Convert the entries below into a Markdown table with two columns, Row and Line. Number each row and leave out blank lines.

****

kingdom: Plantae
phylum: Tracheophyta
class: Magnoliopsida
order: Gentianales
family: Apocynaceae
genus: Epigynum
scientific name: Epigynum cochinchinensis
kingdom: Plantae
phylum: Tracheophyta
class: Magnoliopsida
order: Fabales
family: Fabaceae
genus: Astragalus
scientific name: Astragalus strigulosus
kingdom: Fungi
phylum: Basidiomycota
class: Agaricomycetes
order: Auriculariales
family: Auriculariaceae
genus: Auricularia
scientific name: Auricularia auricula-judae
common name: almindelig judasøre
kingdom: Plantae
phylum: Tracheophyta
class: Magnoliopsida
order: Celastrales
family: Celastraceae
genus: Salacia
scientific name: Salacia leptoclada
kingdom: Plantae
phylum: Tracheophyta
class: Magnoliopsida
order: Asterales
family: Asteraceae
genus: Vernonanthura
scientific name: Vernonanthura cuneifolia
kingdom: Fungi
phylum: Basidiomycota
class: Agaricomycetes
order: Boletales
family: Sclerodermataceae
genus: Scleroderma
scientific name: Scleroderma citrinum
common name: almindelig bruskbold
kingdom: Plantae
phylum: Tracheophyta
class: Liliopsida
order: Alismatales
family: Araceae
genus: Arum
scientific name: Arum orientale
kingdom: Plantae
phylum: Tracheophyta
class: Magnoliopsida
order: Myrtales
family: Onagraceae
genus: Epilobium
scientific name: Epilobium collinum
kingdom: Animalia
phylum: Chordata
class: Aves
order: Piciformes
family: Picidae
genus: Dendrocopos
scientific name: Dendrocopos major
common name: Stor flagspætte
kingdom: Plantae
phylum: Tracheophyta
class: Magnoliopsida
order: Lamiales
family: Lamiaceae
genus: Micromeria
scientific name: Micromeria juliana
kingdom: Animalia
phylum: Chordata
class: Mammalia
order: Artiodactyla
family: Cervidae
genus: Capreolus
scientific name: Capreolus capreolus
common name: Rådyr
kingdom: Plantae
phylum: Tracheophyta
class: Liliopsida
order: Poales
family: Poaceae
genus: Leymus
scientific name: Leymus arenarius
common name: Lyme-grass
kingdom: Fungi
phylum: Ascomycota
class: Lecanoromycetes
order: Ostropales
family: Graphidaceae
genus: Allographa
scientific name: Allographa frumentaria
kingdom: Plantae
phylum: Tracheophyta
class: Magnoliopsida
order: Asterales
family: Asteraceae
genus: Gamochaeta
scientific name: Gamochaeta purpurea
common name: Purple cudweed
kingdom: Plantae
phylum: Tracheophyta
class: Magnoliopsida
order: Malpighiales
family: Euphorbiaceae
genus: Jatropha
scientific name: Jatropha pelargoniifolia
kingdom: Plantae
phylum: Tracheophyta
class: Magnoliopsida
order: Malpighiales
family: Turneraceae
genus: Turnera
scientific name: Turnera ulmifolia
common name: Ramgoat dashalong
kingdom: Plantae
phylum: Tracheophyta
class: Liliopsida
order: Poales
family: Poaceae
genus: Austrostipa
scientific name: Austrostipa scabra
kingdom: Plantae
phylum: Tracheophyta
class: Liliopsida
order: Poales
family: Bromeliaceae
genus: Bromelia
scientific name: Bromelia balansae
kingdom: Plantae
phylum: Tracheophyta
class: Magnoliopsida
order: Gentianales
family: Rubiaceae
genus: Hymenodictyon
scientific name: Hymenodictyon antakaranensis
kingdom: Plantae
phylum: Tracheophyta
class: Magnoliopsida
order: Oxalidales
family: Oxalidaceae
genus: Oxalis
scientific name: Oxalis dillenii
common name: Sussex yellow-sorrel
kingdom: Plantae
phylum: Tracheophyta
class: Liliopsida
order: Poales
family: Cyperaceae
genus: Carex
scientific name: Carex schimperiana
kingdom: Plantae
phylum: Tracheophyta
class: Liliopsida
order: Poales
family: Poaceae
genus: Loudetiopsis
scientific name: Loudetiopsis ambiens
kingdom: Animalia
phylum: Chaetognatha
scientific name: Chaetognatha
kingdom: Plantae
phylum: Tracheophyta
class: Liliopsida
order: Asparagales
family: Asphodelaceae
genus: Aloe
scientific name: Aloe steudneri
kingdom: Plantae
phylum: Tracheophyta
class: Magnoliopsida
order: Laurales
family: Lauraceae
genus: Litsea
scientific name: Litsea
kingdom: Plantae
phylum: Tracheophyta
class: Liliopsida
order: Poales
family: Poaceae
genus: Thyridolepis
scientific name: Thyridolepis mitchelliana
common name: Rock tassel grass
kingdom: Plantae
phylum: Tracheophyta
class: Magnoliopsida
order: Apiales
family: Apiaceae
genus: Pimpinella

****

*TASK ANSWER*
| Row | Line |
|---|---|
| 1 | kingdom: Plantae |
| 2 | phylum: Tracheophyta |
| 3 | class: Magnoliopsida |
| 4 | order: Gentianales |
| 5 | family: Apocynaceae |
| 6 | genus: Epigynum |
| 7 | scientific name: Epigynum cochinchinensis |
| 8 | kingdom: Plantae |
| 9 | phylum: Tracheophyta |
| 10 | class: Magnoliopsida |
| 11 | order: Fabales |
| 12 | family: Fabaceae |
| 13 | genus: Astragalus |
| 14 | scientific name: Astragalus strigulosus |
| 15 | kingdom: Fungi |
| 16 | phylum: Basidiomycota |
| 17 | class: Agaricomycetes |
| 18 | order: Auriculariales |
| 19 | family: Auriculariaceae |
| 20 | genus: Auricularia |
| 21 | scientific name: Auricularia auricula-judae |
| 22 | common name: almindelig judasøre |
| 23 | kingdom: Plantae |
| 24 | phylum: Tracheophyta |
| 25 | class: Magnoliopsida |
| 26 | order: Celastrales |
| 27 | family: Celastraceae |
| 28 | genus: Salacia |
| 29 | scientific name: Salacia leptoclada |
| 30 | kingdom: Plantae |
| 31 | phylum: Tracheophyta |
| 32 | class: Magnoliopsida |
| 33 | order: Asterales |
| 34 | family: Asteraceae |
| 35 | genus: Vernonanthura |
| 36 | scientific name: Vernonanthura cuneifolia |
| 37 | kingdom: Fungi |
| 38 | phylum: Basidiomycota |
| 39 | class: Agaricomycetes |
| 40 | order: Boletales |
| 41 | family: Sclerodermataceae |
| 42 | genus: Scleroderma |
| 43 | scientific name: Scleroderma citrinum |
| 44 | common name: almindelig bruskbold |
| 45 | kingdom: Plantae |
| 46 | phylum: Tracheophyta |
| 47 | class: Liliopsida |
| 48 | order: Alismatales |
| 49 | family: Araceae |
| 50 | genus: Arum |
| 51 | scientific name: Arum orientale |
| 52 | kingdom: Plantae |
| 53 | phylum: Tracheophyta |
| 54 | class: Magnoliopsida |
| 55 | order: Myrtales |
| 56 | family: Onagraceae |
| 57 | genus: Epilobium |
| 58 | scientific name: Epilobium collinum |
| 59 | kingdom: Animalia |
| 60 | phylum: Chordata |
| 61 | class: Aves |
| 62 | order: Piciformes |
| 63 | family: Picidae |
| 64 | genus: Dendrocopos |
| 65 | scientific name: Dendrocopos major |
| 66 | common name: Stor flagspætte |
| 67 | kingdom: Plantae |
| 68 | phylum: Tracheophyta |
| 69 | class: Magnoliopsida |
| 70 | order: Lamiales |
| 71 | family: Lamiaceae |
| 72 | genus: Micromeria |
| 73 | scientific name: Micromeria juliana |
| 74 | kingdom: Animalia |
| 75 | phylum: Chordata |
| 76 | class: Mammalia |
| 77 | order: Artiodactyla |
| 78 | family: Cervidae |
| 79 | genus: Capreolus |
| 80 | scientific name: Capreolus capreolus |
| 81 | common name: Rådyr |
| 82 | kingdom: Plantae |
| 83 | phylum: Tracheophyta |
| 84 | class: Liliopsida |
| 85 | order: Poales |
| 86 | family: Poaceae |
| 87 | genus: Leymus |
| 88 | scientific name: Leymus arenarius |
| 89 | common name: Lyme-grass |
| 90 | kingdom: Fungi |
| 91 | phylum: Ascomycota |
| 92 | class: Lecanoromycetes |
| 93 | order: Ostropales |
| 94 | family: Graphidaceae |
| 95 | genus: Allographa |
| 96 | scientific name: Allographa frumentaria |
| 97 | kingdom: Plantae |
| 98 | phylum: Tracheophyta |
| 99 | class: Magnoliopsida |
| 100 | order: Asterales |
| 101 | family: Asteraceae |
| 102 | genus: Gamochaeta |
| 103 | scientific name: Gamochaeta purpurea |
| 104 | common name: Purple cudweed |
| 105 | kingdom: Plantae |
| 106 | phylum: Tracheophyta |
| 107 | class: Magnoliopsida |
| 108 | order: Malpighiales |
| 109 | family: Euphorbiaceae |
| 110 | genus: Jatropha |
| 111 | scientific name: Jatropha pelargoniifolia |
| 112 | kingdom: Plantae |
| 113 | phylum: Tracheophyta |
| 114 | class: Magnoliopsida |
| 115 | order: Malpighiales |
| 116 | family: Turneraceae |
| 117 | genus: Turnera |
| 118 | scientific name: Turnera ulmifolia |
| 119 | common name: Ramgoat dashalong |
| 120 | kingdom: Plantae |
| 121 | phylum: Tracheophyta |
| 122 | class: Liliopsida |
| 123 | order: Poales |
| 124 | family: Poaceae |
| 125 | genus: Austrostipa |
| 126 | scientific name: Austrostipa scabra |
| 127 | kingdom: Plantae |
| 128 | phylum: Tracheophyta |
| 129 | class: Liliopsida |
| 130 | order: Poales |
| 131 | family: Bromeliaceae |
| 132 | genus: Bromelia |
| 133 | scientific name: Bromelia balansae |
| 134 | kingdom: Plantae |
| 135 | phylum: Tracheophyta |
| 136 | class: Magnoliopsida |
| 137 | order: Gentianales |
| 138 | family: Rubiaceae |
| 139 | genus: Hymenodictyon |
| 140 | scientific name: Hymenodictyon antakaranensis |
| 141 | kingdom: Plantae |
| 142 | phylum: Tracheophyta |
| 143 | class: Magnoliopsida |
| 144 | order: Oxalidales |
| 145 | family: Oxalidaceae |
| 146 | genus: Oxalis |
| 147 | scientific name: Oxalis dillenii |
| 148 | common name: Sussex yellow-sorrel |
| 149 | kingdom: Plantae |
| 150 | phylum: Tracheophyta |
| 151 | class: Liliopsida |
| 152 | order: Poales |
| 153 | family: Cyperaceae |
| 154 | genus: Carex |
| 155 | scientific name: Carex schimperiana |
| 156 | kingdom: Plantae |
| 157 | phylum: Tracheophyta |
| 158 | class: Liliopsida |
| 159 | order: Poales |
| 160 | family: Poaceae |
| 161 | genus: Loudetiopsis |
| 162 | scientific name: Loudetiopsis ambiens |
| 163 | kingdom: Animalia |
| 164 | phylum: Chaetognatha |
| 165 | scientific name: Chaetognatha |
| 166 | kingdom: Plantae |
| 167 | phylum: Tracheophyta |
| 168 | class: Liliopsida |
| 169 | order: Asparagales |
| 170 | family: Asphodelaceae |
| 171 | genus: Aloe |
| 172 | scientific name: Aloe steudneri |
| 173 | kingdom: Plantae |
| 174 | phylum: Tracheophyta |
| 175 | class: Magnoliopsida |
| 176 | order: Laurales |
| 177 | family: Lauraceae |
| 178 | genus: Litsea |
| 179 | scientific name: Litsea |
| 180 | kingdom: Plantae |
| 181 | phylum: Tracheophyta |
| 182 | class: Liliopsida |
| 183 | order: Poales |
| 184 | family: Poaceae |
| 185 | genus: Thyridolepis |
| 186 | scientific name: Thyridolepis mitchelliana |
| 187 | common name: Rock tassel grass |
| 188 | kingdom: Plantae |
| 189 | phylum: Tracheophyta |
| 190 | class: Magnoliopsida |
| 191 | order: Apiales |
| 192 | family: Apiaceae |
| 193 | genus: Pimpinella |